* [Task details]: From the data underneath, reproduce exactly the stretch that begins at the line with "(территорий) которого (которых)" and ends after the line with "обработки информации в".

* [Dataset extract]:
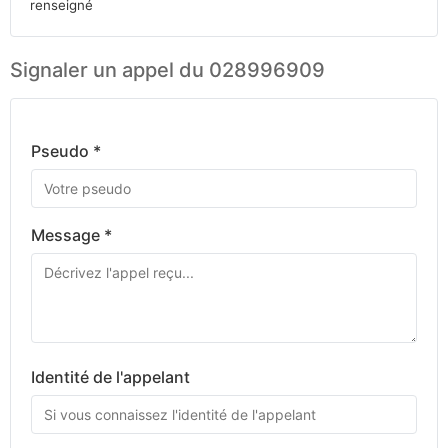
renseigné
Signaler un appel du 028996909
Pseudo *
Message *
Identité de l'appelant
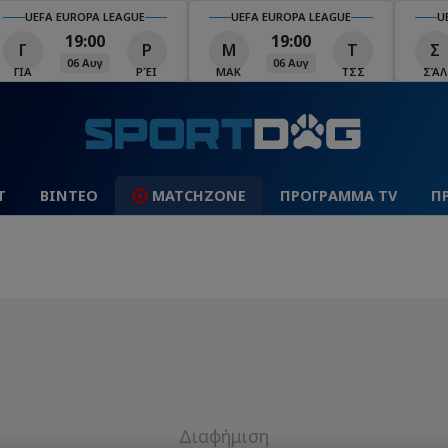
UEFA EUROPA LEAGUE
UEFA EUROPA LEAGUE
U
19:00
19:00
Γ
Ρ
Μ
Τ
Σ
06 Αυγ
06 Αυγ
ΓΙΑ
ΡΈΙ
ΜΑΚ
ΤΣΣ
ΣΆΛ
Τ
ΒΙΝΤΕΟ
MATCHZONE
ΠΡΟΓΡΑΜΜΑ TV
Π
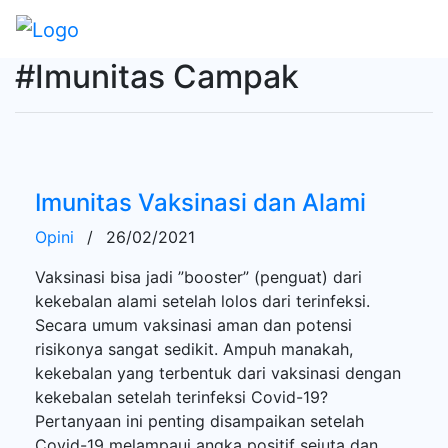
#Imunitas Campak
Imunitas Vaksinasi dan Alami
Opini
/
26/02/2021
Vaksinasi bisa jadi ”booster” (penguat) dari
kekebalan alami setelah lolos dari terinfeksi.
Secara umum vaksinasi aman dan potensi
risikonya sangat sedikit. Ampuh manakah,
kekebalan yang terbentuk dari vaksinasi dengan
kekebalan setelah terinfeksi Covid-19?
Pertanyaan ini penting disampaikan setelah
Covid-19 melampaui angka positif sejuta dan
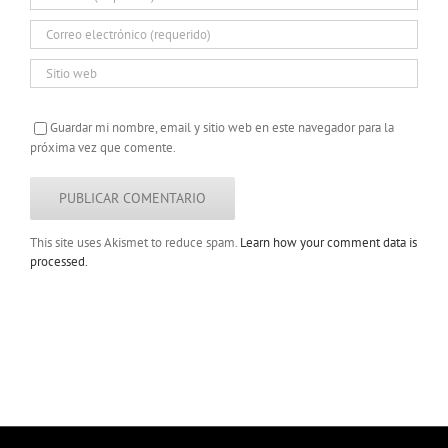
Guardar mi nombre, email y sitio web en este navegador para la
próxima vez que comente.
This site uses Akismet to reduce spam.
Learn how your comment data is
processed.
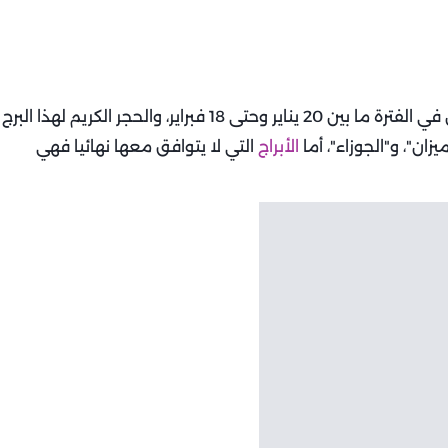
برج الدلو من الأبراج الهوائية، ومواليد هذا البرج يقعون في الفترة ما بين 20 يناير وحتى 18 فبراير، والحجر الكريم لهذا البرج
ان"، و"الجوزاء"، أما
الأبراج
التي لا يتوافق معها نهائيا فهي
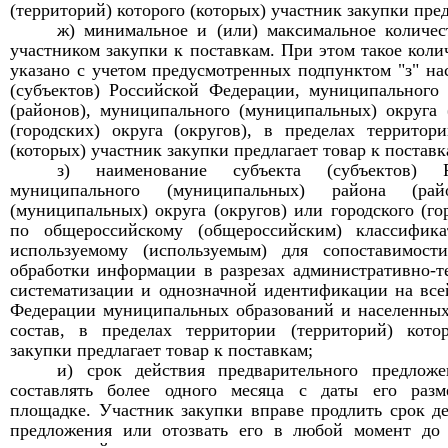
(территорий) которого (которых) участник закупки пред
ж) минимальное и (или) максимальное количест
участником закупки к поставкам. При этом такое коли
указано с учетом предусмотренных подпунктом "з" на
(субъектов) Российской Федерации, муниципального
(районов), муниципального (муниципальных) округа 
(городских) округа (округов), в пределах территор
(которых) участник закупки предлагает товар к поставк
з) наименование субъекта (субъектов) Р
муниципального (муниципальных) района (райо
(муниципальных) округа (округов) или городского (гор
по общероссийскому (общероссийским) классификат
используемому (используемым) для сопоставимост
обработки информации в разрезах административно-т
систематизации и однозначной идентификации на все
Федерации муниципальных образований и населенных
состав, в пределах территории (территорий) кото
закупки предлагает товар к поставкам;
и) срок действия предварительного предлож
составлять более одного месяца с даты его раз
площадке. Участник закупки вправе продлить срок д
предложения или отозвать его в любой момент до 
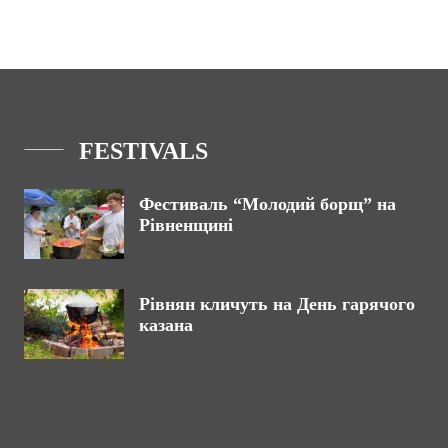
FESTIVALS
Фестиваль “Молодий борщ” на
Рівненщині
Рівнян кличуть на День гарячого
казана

* * *

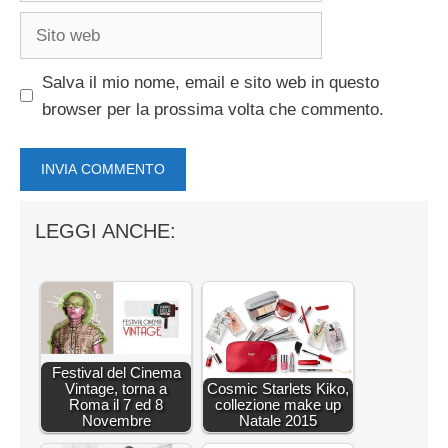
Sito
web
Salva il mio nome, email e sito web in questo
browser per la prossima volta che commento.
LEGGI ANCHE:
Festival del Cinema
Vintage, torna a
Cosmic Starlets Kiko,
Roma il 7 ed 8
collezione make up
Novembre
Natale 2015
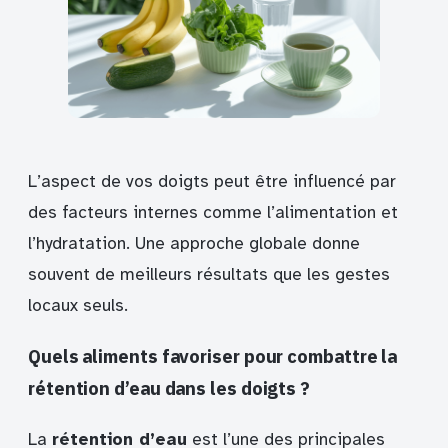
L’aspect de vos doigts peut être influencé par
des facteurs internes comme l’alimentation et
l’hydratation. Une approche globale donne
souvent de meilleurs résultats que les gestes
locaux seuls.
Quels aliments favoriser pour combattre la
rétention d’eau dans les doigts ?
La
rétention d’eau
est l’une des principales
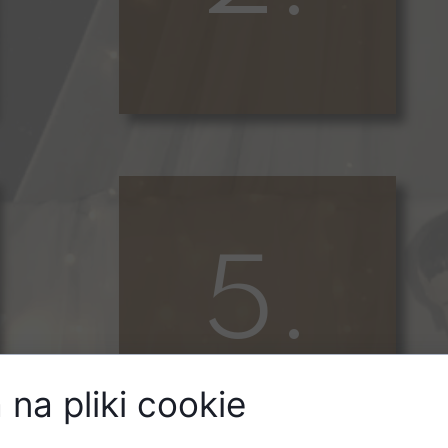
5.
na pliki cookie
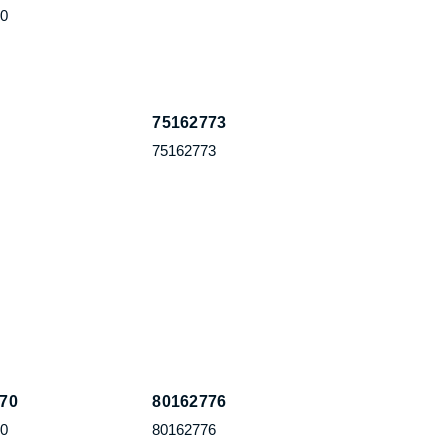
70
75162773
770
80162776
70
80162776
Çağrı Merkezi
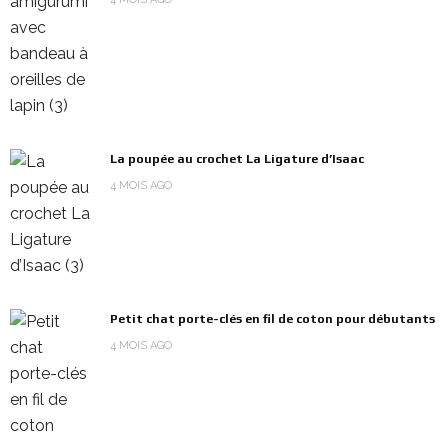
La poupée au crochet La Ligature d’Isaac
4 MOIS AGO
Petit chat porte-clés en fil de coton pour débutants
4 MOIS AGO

--

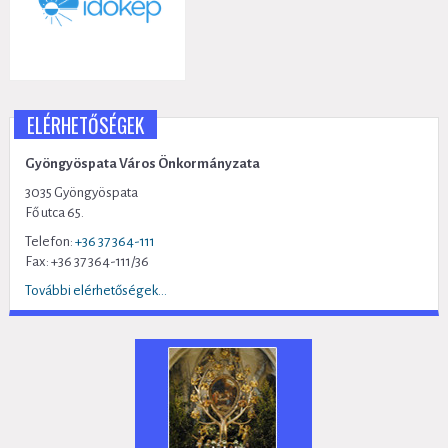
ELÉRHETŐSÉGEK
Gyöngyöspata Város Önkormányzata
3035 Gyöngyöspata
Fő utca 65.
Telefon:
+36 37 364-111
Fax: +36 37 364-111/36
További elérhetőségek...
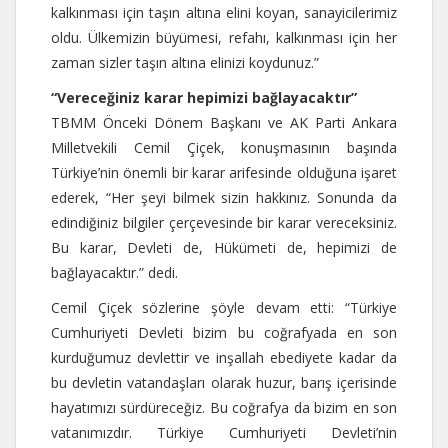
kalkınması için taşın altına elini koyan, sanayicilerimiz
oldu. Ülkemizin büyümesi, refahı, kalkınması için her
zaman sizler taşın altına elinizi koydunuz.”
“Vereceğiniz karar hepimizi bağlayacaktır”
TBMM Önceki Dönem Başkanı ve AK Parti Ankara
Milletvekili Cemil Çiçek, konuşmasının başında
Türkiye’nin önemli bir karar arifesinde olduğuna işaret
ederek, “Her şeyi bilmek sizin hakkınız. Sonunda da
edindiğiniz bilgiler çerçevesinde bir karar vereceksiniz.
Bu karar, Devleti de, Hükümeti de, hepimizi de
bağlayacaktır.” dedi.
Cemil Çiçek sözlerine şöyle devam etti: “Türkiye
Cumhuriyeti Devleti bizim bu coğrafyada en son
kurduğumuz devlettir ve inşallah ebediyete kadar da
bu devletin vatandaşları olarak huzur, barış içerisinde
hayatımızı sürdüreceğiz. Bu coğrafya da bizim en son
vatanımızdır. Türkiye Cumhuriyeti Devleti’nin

* [Solution for this problem]:
(территорий) которого (которых) участник закупки пред
ж) минимальное и (или) максимальное количест
участником закупки к поставкам. При этом такое коли
указано с учетом предусмотренных подпунктом "з" на
(субъектов) Российской Федерации, муниципального
(районов), муниципального (муниципальных) округа 
(городских) округа (округов), в пределах территор
(которых) участник закупки предлагает товар к поставк
з) наименование субъекта (субъектов) Р
муниципального (муниципальных) района (райо
(муниципальных) округа (округов) или городского (гор
по общероссийскому (общероссийским) классификат
используемому (используемым) для сопоставимост
обработки информации в разрезах административно-т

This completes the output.